▶ [BRIEF 1]:
Rewrite the Dictamnus albus article from the words "The most common" through the words "in the bible.", replacing "fragrance" with "scent".
▶ [BRIEF 2]:
Pick up the Dictamnus albus article after its last sentence and keep writing it.

▶ [TEXT FOR ANALYSIS]:
↓

Plant of the Month for August, 2017

 (dik-TAM-nus  AL-bus)

General Information:

Dictamnus albus always makes a big splash in the garden when it is flowering and even when it is not flowering it is a very interesting plant with good leaf structure.  Even the star-shaped seed heads are interesting. So why is this plant not seen more in gardens? It is very slow growing and I think it costs nurseries too much to get it to a saleable size. Fashions have changed and this fantastic plant has been left behind in favor of more modern plants. That is a real shame since few garden plants will match the presence of a mature Dictamnus.

Dictamnus albus, by Robert Pavlis

Dictamnus albus ‘Purpureus’: photo by Robert Pavlis

The most common name is gas plant, but some people also call it burning bush, dittany, and fraxinella. The name gas plant refers to the of fragrant, flammable oils produced both during flowering, and while it produces seeds. The fragrance is lemony and quite pleasant.  If you touch the plant, you will feel the oils produced. Some, consider this to be the burning bush referred to in the bible.

Is the gas plant really flammable? Have a look at this video.

↑

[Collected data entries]
↓

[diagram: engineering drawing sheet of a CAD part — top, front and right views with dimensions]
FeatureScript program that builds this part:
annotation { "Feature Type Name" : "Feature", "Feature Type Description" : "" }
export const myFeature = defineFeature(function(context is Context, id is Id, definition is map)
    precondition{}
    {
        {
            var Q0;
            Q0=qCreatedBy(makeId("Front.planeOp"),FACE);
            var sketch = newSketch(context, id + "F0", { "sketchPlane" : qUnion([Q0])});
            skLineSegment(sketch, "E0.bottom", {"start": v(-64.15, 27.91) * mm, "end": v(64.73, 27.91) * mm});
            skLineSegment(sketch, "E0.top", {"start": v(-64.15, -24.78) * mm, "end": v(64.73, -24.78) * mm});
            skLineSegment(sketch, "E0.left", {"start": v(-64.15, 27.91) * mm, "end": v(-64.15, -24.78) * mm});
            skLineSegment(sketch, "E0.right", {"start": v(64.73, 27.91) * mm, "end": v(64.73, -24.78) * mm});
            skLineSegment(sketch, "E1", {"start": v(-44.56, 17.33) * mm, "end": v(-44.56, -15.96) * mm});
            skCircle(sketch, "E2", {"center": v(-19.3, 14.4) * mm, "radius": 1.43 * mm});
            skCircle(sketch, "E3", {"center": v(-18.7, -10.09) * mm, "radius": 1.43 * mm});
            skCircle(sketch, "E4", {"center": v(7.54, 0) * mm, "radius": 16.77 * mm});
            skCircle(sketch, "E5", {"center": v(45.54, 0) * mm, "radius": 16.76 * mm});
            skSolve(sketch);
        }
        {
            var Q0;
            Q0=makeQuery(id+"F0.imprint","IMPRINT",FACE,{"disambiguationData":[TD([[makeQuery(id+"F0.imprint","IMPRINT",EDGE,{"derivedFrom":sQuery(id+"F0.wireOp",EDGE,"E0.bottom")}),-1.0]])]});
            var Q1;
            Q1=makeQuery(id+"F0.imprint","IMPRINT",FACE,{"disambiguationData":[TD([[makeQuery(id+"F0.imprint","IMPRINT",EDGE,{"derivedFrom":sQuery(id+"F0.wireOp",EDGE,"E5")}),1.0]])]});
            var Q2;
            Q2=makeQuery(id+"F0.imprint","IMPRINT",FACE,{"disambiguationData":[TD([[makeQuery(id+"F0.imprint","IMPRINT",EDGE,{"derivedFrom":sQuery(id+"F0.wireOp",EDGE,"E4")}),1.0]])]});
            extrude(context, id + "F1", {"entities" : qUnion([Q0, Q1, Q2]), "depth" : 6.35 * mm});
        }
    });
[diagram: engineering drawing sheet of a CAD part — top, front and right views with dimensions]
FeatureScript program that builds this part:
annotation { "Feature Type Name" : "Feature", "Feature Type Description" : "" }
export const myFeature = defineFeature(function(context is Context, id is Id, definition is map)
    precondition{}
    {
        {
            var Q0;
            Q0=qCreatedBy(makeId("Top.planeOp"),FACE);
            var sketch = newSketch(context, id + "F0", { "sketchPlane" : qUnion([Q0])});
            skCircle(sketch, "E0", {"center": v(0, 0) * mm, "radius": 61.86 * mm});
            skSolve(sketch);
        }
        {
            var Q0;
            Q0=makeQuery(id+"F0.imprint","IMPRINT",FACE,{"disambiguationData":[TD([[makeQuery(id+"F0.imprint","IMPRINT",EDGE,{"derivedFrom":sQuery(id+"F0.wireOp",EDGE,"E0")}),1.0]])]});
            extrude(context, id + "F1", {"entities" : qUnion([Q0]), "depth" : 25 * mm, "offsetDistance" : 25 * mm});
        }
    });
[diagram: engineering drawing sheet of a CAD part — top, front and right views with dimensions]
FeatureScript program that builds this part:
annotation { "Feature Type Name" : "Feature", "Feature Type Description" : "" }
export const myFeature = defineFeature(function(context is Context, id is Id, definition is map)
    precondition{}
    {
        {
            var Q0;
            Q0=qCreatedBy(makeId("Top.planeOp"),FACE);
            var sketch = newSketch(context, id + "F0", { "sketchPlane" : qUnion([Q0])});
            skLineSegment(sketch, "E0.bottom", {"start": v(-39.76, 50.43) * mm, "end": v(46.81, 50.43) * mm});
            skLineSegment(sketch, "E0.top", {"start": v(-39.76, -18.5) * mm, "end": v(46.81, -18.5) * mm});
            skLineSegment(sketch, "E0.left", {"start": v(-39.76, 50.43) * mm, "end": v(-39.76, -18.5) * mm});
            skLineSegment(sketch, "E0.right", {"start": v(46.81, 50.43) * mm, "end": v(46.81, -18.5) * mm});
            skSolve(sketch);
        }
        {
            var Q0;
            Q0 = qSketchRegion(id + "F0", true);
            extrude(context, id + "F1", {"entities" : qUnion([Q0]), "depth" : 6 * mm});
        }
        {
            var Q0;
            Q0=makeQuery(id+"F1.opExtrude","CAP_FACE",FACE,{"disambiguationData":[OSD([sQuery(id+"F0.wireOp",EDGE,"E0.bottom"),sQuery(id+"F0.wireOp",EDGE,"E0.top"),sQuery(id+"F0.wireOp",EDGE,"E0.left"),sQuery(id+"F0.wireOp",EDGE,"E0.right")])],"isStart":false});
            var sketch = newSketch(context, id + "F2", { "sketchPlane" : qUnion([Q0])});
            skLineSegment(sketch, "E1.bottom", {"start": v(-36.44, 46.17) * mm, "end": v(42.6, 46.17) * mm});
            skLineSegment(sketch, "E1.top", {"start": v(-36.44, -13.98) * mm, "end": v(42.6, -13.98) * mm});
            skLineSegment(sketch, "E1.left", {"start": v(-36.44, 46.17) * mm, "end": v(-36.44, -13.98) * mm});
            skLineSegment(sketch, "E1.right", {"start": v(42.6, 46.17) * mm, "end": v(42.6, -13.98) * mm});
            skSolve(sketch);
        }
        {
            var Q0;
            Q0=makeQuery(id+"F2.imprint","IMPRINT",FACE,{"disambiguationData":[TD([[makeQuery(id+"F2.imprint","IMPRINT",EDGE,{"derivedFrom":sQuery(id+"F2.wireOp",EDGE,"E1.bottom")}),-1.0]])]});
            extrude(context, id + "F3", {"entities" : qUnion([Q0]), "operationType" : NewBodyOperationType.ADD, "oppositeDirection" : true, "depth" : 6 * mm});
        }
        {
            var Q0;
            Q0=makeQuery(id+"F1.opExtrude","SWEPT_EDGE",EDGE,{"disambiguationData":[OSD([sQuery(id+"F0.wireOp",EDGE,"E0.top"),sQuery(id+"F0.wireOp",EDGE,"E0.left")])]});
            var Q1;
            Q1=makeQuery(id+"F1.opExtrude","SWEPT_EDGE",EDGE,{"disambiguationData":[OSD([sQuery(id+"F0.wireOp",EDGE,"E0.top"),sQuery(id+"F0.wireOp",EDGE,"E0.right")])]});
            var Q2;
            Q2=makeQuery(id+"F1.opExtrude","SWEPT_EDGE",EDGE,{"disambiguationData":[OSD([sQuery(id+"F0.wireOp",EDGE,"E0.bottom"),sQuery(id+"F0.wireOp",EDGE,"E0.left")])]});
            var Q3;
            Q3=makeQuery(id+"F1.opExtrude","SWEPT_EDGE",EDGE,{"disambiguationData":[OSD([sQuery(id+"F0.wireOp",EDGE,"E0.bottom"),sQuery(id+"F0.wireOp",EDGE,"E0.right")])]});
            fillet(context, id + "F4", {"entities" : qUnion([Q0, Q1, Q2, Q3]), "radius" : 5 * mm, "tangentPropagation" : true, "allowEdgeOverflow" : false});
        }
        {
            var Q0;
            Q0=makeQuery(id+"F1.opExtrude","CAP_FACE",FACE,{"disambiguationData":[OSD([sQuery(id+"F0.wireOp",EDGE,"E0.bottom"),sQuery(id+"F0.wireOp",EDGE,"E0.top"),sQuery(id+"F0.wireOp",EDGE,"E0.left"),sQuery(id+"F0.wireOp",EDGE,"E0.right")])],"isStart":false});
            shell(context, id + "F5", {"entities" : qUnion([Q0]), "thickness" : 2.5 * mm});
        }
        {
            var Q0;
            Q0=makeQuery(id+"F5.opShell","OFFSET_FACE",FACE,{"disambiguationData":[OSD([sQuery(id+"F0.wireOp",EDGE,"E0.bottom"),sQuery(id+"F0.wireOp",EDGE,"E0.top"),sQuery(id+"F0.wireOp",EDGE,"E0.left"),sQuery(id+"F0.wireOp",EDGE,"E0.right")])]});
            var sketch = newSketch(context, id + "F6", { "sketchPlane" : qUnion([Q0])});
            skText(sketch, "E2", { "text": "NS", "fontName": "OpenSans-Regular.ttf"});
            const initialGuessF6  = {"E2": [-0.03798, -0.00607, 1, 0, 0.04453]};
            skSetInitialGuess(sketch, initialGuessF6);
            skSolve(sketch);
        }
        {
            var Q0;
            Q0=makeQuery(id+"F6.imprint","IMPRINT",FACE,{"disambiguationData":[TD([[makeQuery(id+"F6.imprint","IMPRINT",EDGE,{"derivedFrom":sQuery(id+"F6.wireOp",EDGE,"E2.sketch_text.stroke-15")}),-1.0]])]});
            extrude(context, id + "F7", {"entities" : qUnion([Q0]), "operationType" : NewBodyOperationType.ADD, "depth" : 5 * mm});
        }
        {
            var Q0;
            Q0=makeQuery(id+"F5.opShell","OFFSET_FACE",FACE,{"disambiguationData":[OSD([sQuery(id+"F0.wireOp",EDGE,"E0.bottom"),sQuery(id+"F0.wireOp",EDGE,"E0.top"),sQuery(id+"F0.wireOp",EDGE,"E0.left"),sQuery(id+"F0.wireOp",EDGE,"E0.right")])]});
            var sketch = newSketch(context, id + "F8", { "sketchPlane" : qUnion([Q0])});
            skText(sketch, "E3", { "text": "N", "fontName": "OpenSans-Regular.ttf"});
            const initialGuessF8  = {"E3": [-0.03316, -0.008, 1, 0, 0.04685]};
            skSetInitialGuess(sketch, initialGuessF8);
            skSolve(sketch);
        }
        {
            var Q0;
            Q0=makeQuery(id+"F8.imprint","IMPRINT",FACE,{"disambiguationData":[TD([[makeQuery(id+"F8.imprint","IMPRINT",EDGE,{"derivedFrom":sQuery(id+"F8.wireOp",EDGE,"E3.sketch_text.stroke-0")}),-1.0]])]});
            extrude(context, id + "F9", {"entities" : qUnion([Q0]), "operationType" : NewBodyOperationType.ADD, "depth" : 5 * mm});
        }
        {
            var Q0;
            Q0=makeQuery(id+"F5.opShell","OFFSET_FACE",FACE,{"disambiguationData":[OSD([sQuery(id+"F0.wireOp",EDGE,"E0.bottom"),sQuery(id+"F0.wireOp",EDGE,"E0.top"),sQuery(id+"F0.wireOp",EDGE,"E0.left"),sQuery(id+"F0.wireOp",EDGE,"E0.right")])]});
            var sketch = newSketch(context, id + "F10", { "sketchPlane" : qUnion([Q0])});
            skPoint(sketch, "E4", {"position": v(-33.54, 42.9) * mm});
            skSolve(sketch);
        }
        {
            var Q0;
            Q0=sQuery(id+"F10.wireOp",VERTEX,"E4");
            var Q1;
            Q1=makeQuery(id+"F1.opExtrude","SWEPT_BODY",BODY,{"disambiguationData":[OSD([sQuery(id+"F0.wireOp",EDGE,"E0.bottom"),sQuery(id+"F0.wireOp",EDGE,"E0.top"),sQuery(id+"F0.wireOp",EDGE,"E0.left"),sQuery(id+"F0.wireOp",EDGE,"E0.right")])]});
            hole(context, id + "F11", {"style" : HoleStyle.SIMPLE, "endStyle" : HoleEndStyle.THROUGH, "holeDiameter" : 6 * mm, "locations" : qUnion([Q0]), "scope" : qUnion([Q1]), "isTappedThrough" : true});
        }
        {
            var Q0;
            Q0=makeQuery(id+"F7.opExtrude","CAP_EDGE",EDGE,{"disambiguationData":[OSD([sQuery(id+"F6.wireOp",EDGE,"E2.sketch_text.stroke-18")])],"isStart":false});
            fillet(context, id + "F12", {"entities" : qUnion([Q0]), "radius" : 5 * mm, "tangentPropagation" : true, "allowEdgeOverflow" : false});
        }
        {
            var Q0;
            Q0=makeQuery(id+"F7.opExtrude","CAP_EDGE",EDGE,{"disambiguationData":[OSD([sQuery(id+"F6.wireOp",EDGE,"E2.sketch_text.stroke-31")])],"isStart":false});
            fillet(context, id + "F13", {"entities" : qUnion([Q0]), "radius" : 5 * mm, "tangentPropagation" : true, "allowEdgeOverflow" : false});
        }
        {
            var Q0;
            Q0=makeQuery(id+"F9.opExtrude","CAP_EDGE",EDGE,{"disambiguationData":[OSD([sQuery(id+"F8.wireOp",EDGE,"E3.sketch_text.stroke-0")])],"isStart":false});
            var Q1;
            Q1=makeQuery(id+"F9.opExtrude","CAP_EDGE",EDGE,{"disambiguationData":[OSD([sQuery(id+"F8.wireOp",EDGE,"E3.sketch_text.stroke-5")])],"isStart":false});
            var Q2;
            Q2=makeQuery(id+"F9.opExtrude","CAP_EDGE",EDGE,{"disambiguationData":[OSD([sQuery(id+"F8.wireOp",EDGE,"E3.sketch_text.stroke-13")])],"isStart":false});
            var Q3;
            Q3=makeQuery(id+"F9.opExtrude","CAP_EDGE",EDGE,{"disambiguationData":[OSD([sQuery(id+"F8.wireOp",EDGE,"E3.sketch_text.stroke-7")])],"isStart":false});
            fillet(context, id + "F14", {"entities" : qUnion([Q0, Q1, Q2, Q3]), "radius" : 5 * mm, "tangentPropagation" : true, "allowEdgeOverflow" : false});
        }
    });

↑

▶ [RESULT 1]:
The most common name is gas plant, but some people also call it burning bush, dittany, and fraxinella. The name gas plant refers to the of fragrant, flammable oils produced both during flowering, and while it produces seeds. The scent is lemony and quite pleasant.  If you touch the plant, you will feel the oils produced. Some, consider this to be the burning bush referred to in the bible.

▶ [RESULT 2]:
https://www.youtube.com/watch?v=OH7u4xFmpP0

Before you go and touch this plant you should be aware that it causes phytophotodermatitis (ie skin reaction) for some people where exposure to sun produces blisters. I don’t have this problem and most people don't.

Dictamnus albus, by Robert Pavlis

Dictamnus albus ‘Purpureus’: photo by Robert Pavlis

The gas plant has a long, deep tap root which makes it very drought tolerant but also difficult to divide or move. It is best to leave the plant where it is, and grow a new one from seeds. But even this can be a bit tricky. When the seeds are ripe, they are shot out of the seed capsule as soon as you touch them. It is best to bag seed heads and wait until they drop into the bag.

Seedlings grow slowly, but are not difficult to raise. The plants are quite tough and should flower in 3-4 years. Once established, it will last a very long time.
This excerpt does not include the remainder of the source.